The Casino Gaming Club is the only gambling facility approved to serve foreigners exclusively in Ha Long Bay City, but it has been in the red since 2013.
Last October, the company’s financial report stated that its losses in the third quarter had jumped 23 times from a year ago to more than $3.04 million.
Managers said most of its customers were from Taiwan and mainland China, but their numbers have dwindled in recent times.
Revenue during the first quarter of 2018 totaled $2.92 million, the company’s financial report states. The property also generated $69,000 in profits after tax, which is a considerable increase from a loss of $908,000 during the same three months of 2017. However, it is believed that Royal International Corporation has accumulated loss of more than $7.4 million from its gambling operation on a total capital investment of around $30.5 million.

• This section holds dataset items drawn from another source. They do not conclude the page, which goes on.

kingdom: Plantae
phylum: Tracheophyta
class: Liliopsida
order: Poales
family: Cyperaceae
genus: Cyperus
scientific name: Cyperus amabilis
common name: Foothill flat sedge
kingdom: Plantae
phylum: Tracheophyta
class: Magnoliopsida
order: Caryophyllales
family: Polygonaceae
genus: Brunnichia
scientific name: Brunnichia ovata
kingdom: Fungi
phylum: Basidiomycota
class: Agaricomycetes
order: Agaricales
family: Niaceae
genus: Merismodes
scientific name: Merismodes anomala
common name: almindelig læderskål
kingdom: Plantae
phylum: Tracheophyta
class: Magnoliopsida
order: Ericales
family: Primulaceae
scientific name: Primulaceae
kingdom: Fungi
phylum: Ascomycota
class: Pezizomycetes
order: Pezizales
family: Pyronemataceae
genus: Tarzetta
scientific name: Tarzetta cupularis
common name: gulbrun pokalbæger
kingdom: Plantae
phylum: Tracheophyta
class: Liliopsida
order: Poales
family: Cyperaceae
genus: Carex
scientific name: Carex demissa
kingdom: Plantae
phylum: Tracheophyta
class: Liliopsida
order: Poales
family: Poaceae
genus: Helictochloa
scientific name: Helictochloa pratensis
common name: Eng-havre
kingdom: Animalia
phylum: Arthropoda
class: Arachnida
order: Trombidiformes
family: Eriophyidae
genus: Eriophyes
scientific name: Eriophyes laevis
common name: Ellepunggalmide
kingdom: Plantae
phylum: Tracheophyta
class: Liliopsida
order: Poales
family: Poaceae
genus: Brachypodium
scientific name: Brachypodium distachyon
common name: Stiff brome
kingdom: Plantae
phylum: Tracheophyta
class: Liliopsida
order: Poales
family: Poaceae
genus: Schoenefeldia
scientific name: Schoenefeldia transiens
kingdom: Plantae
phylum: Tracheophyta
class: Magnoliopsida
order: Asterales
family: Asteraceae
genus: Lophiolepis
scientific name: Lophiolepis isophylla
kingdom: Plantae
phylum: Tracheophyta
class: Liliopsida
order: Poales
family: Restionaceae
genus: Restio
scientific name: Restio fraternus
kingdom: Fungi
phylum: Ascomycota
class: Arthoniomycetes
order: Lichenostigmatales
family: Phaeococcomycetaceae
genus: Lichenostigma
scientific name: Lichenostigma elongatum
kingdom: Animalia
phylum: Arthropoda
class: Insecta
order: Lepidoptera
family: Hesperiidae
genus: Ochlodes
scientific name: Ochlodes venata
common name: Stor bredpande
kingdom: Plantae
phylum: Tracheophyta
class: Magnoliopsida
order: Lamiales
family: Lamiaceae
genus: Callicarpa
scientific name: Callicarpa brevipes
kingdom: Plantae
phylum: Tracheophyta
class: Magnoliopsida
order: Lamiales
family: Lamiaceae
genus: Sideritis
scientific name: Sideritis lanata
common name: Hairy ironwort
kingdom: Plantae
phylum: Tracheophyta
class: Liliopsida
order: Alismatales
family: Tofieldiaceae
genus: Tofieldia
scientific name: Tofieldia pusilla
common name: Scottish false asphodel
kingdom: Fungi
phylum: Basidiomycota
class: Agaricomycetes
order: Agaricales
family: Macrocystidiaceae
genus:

Casino officials have revealed that visitors from Taiwan represent their largest customer group and that the number of patrons from Mainland China has decreased significantly over the past several years. Chinese gamblers are the most popular customer group with stakeholders of the Asia-Pacific region’s casino industry due to their spending habits.
Patrons from China are targeted heavily by casinos in the area and competition has become even fiercer in the years after Chinese President Xi Jinping’s anti-graft campaign that resulted in high rollers steering away from Asia’s gambling mecca Macau and looking for other destinations to gamble without appearing on Chinese authorities’ radar screens.